Re: [hatari-devel] DSP performance

2015-07-01 11:37 GMT+02:00 Nicolas Pomarède <npomarede@xxxxxxxxxxxx>:

Le 01/07/2015 11:17, Adam Klobukowski a écrit :

IMO, it can. You know, in advance, how many cycles it will take to
emulate instruction, so you know when it 'happens'. knowing microcode
(or internal CPU layout) would be perfect, but not really necessary, you
just need to 'measure' when instruction tries to access the bus. It
wouldn't be much slower, bacause there would b a lot of empty cycles,
and computation of some instructions would 'smear' on many cycles. This
could be also a good base for otherwise tricky emulation of border
remowal, palette tricks, sync scrolling and so on.

the problem we actually have with falcon in Hatari is that we *don't know in advance* the instructions' cycles (at least not all of them are correct)

Not knowing the perfect cycle count for an instruction is not the same as not knowing it in advance.

If you consider the case of STF + 68000 emulation, where instructions cycles are known, Hatari is capable since many years to run all the tricky shifter effects without having a master clock that runs each component (cpu, dma, fdc, ...) for 2 cycles on every bus slot.

So, the problem is not of choosing if the cpu is the main clock or if we have another clock that masters everything, the problem is to know exactly the number of cycles of each instruction ; knowing the microcode is a plus because you will know exactly when accesses are made and this can solve some tricky timing issues (this is also available in 68000 CE mode at the moment, but not for 68020/30).

The problem can be turned in any way : no correct cycle for each instruction will imply speed difference for cpu and between cpu and dsp.
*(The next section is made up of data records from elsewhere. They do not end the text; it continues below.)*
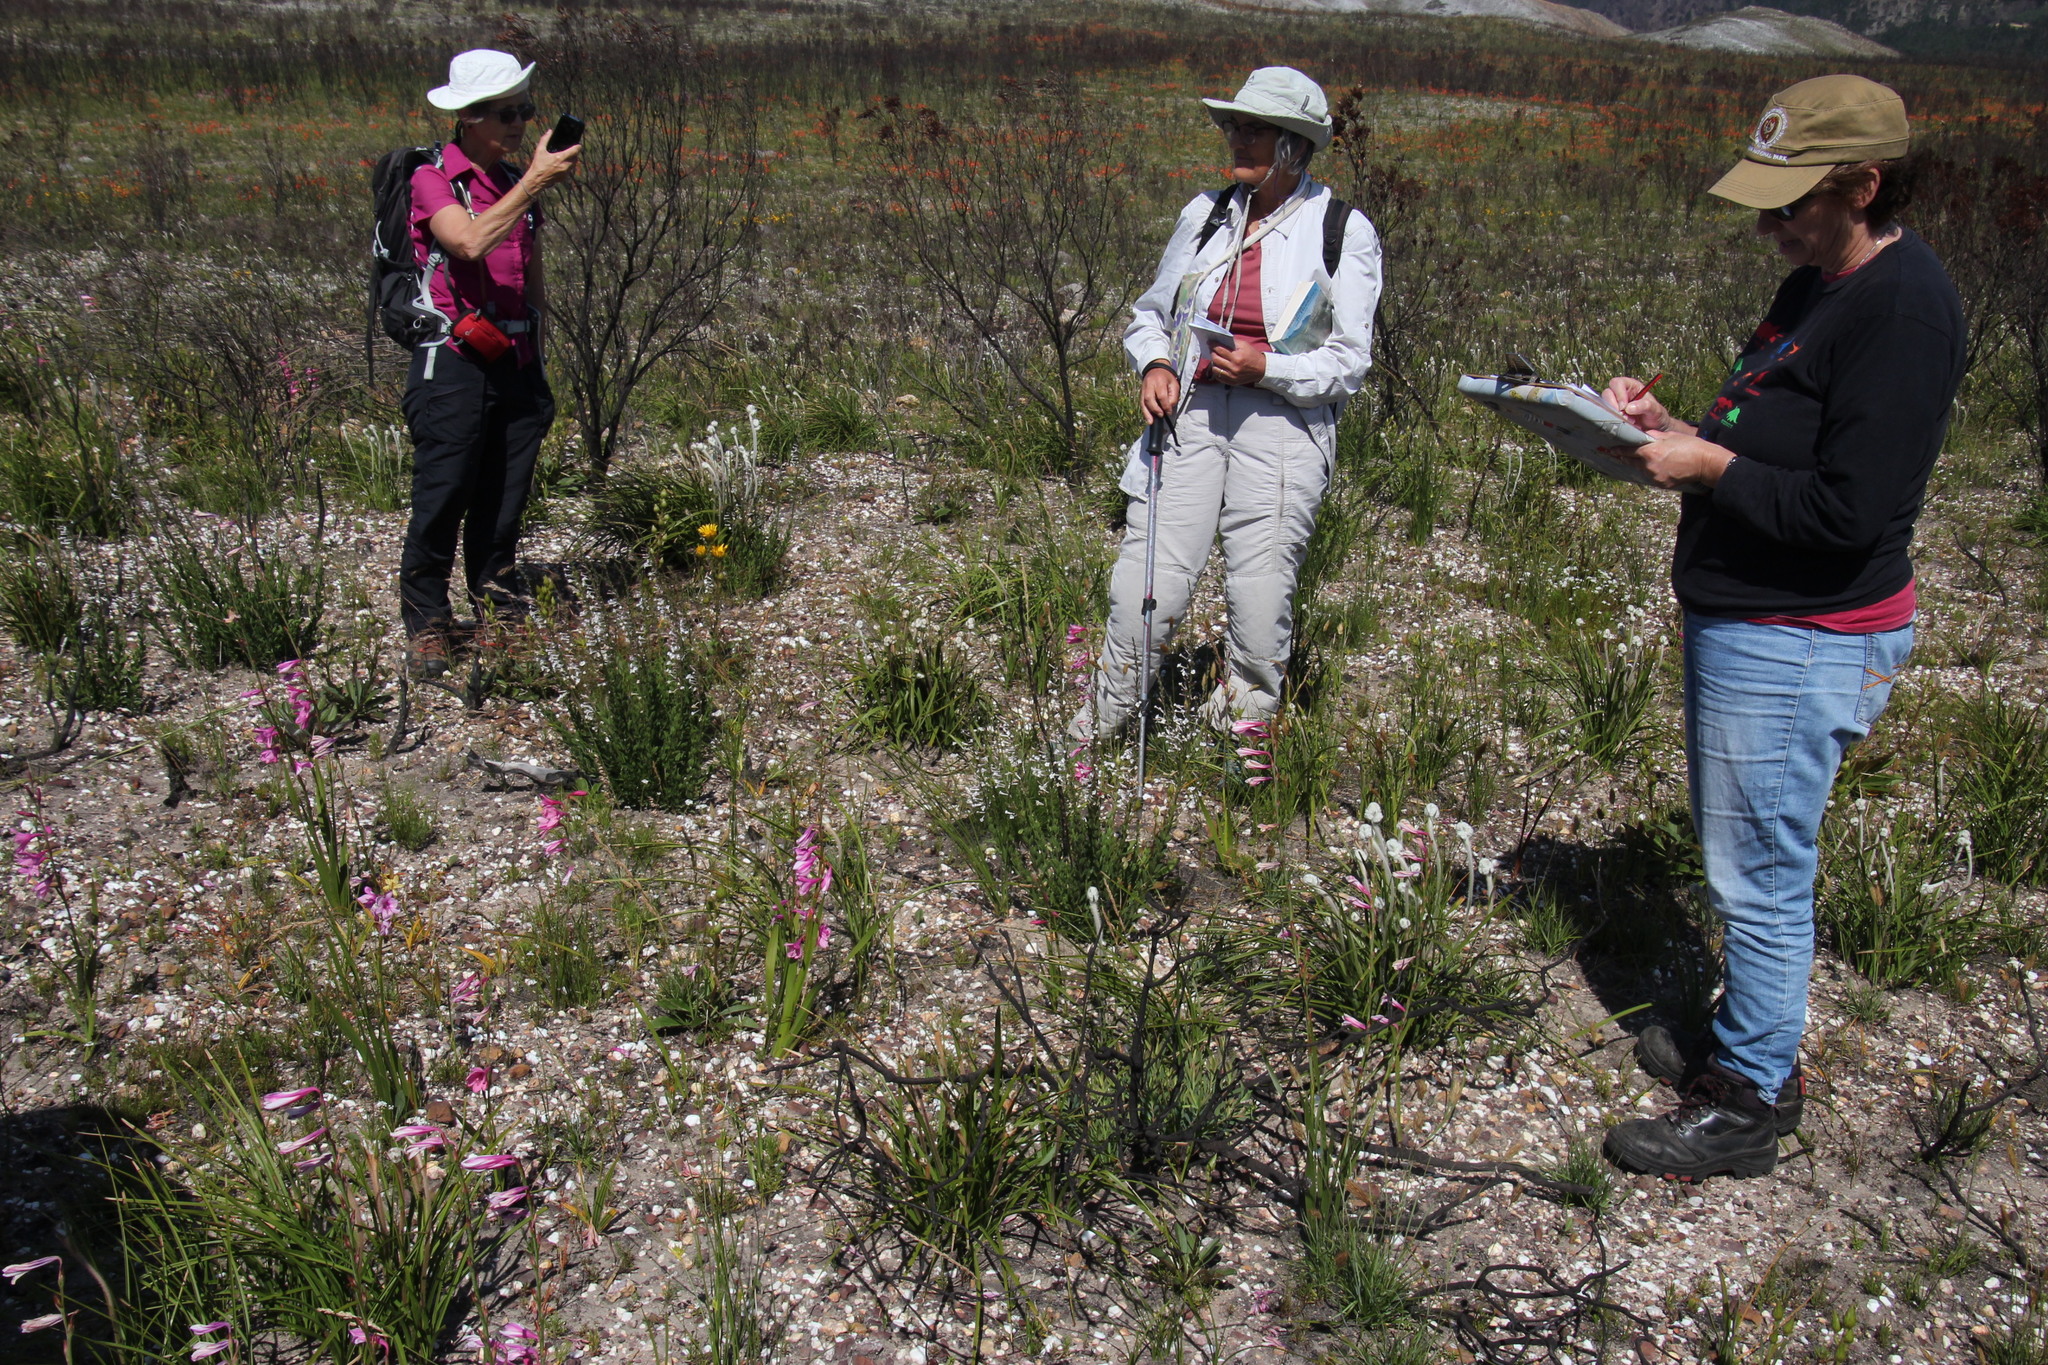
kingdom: Plantae
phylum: Tracheophyta
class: Magnoliopsida
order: Lamiales
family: Scrophulariaceae
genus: Freylinia
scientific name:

This is not a problem of choosing a reference clock.

In the case of the STF + 68000, since we know the microcode, we could run each instruction by splitting it in 2 cycles, sthg like :

while ( 1 )
{
run_cpu ( 2 );
run_fdc ( 2 );
run_shifter ( 2 );
run_ste_dma_sound ( 2 );
...
add_cycle_master_clock ( 2 );
}

But when you really look at the cases you will have to handle, you see it's inefficient to always split each cpu instructions in 2 cycles.
For example, splitting a DIVU or a MOVEM that take 100 cycles would be a knightmare to handle, because you would need to save the internal context of each instruction to stop it and to restore it 2 cycles later.

Not really. CPU already has a context, and it would just need to remember what instruction is executing, and actually 'execute' it when it finishes. It might be more complex if real bus access times would be emulated.

It's more efficient to run each instruction as a whole, but to update all other component each time the microcode of the instruction do a bus access for example (this is how WinUAE works in CE mode for Amiga : during the emulation of 1 complete instruction, it will update copper, blitter, fdc, ....)

This it not limited to knowing 680x0 exact cycles, but the fact that other chips steal bus accesses too, especially Videl. I've briefly checked Videl code, and I don't see any cycles counted there. Without it, DSP/CPU sync won't ever be good enough, especially for demos that set up weird video modes.

Semper Fidelis

Adam Klobukowski
adamklobukowski@xxxxxxxxx